Nello stesso giorno in cui Nino Agostino e Ida Castelluccio (uccisi il 5 agosto 1989 all'ingresso dell'abitazione estiva della famiglia Agostino, a Villagrazia di Carini) avrebbero festeggiato il loro trentunesimo anniversario di nozze la Procura generale di Palermo è stata notificata alle parti la richiesta di rinvio a giudizio, da parte della Procura generale di Palermo diretta da Roberto Scarpinato, nei confronti dei due boss accusati del duplice omicidio, Antonino Madonia e Gaetano Scotto, e per Francesco Paolo Rizzuto, l'amico del poliziotto, accusato di favoreggiamento aggravato.
L'udienza preliminare si terrà davanti al gup, Alfredo Montalto (già Presidente della Corte d'Assise di Palermo che ha emesso la sentenza nel processo trattativa Stato-Mafia), il 10 settembre.

_Dati forniti:_

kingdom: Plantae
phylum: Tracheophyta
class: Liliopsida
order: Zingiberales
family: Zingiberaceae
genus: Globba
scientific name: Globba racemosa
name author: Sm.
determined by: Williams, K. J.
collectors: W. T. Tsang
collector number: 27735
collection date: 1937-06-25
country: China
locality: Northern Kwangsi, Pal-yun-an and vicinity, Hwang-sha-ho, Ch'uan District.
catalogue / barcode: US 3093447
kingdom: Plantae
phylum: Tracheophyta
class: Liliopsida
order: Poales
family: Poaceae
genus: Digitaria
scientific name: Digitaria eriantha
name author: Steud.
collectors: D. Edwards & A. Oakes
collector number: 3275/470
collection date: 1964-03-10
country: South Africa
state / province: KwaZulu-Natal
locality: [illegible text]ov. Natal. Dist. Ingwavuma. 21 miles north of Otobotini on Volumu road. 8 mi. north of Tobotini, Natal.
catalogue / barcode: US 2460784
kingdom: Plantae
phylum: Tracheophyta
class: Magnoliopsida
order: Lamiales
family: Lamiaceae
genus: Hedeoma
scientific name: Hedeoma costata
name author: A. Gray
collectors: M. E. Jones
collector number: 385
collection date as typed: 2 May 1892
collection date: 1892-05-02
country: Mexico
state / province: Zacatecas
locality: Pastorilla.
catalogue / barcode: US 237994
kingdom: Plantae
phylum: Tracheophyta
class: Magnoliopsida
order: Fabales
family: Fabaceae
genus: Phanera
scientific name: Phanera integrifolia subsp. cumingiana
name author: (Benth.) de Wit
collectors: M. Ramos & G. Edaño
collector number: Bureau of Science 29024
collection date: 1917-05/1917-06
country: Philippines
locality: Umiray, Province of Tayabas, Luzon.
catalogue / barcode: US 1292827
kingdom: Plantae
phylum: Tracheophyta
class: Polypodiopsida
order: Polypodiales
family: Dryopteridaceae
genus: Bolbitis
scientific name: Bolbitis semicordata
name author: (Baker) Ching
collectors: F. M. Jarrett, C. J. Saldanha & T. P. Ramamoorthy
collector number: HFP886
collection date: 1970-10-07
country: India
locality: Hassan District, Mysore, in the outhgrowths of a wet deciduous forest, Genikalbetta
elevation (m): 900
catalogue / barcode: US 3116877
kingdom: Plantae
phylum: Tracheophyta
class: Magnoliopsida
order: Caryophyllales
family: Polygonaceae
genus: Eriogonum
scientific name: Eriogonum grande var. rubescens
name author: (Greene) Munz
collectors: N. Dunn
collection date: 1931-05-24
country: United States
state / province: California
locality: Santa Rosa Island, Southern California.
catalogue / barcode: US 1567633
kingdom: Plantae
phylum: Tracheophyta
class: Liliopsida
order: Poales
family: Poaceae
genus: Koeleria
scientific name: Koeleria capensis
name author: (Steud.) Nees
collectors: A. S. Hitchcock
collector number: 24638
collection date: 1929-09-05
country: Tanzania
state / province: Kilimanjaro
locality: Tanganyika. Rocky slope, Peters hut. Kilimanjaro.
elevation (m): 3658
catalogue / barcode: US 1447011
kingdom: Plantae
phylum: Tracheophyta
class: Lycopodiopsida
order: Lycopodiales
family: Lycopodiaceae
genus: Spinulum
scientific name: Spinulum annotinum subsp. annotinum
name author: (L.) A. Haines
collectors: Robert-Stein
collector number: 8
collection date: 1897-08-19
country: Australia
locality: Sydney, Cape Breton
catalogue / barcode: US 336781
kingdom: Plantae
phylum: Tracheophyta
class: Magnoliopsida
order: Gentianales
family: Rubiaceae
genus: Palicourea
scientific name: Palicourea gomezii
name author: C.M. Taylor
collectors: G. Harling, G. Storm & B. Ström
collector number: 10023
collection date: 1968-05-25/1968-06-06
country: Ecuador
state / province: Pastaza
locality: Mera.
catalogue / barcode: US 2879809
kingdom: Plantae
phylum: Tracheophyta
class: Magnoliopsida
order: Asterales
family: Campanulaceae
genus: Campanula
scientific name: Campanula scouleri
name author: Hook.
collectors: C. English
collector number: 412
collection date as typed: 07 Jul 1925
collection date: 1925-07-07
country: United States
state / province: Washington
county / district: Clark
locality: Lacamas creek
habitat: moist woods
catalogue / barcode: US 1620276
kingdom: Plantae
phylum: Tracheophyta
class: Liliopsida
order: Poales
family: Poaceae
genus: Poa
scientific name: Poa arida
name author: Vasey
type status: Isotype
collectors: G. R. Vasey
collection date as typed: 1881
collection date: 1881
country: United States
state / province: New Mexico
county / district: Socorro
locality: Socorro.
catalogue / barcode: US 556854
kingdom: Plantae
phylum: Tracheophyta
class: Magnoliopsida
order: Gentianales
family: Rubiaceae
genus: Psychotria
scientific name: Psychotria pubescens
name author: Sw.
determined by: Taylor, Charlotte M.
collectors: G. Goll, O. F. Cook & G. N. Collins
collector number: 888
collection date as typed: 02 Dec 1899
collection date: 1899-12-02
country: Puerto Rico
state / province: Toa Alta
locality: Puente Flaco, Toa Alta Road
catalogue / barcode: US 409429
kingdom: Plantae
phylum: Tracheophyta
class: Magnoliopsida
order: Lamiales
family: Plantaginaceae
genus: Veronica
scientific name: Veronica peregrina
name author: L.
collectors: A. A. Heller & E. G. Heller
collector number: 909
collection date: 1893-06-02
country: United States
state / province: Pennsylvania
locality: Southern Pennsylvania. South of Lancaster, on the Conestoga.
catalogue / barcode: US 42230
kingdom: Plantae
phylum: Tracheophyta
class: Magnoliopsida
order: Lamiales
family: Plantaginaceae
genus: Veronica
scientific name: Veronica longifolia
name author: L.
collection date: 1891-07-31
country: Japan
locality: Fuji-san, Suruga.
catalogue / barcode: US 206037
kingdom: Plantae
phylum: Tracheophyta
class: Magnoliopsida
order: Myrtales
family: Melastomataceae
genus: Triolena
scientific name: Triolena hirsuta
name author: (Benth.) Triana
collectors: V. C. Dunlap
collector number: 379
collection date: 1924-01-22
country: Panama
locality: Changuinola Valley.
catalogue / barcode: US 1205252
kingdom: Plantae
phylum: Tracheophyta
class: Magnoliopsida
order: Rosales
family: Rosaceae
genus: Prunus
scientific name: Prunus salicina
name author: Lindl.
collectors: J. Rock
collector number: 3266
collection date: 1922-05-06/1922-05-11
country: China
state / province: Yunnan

_Da produrre:_ Trascrivi senza modifiche una parte del testo sull'omicidio di Nino Agostino e Ida Castelluccio: parti dalle parole che contengono "Nello stesso giorno" e fermati dopo "il 10 settembre.".

_Risposta:_
Nello stesso giorno in cui Nino Agostino e Ida Castelluccio (uccisi il 5 agosto 1989 all'ingresso dell'abitazione estiva della famiglia Agostino, a Villagrazia di Carini) avrebbero festeggiato il loro trentunesimo anniversario di nozze la Procura generale di Palermo è stata notificata alle parti la richiesta di rinvio a giudizio, da parte della Procura generale di Palermo diretta da Roberto Scarpinato, nei confronti dei due boss accusati del duplice omicidio, Antonino Madonia e Gaetano Scotto, e per Francesco Paolo Rizzuto, l'amico del poliziotto, accusato di favoreggiamento aggravato.
L'udienza preliminare si terrà davanti al gup, Alfredo Montalto (già Presidente della Corte d'Assise di Palermo che ha emesso la sentenza nel processo trattativa Stato-Mafia), il 10 settembre.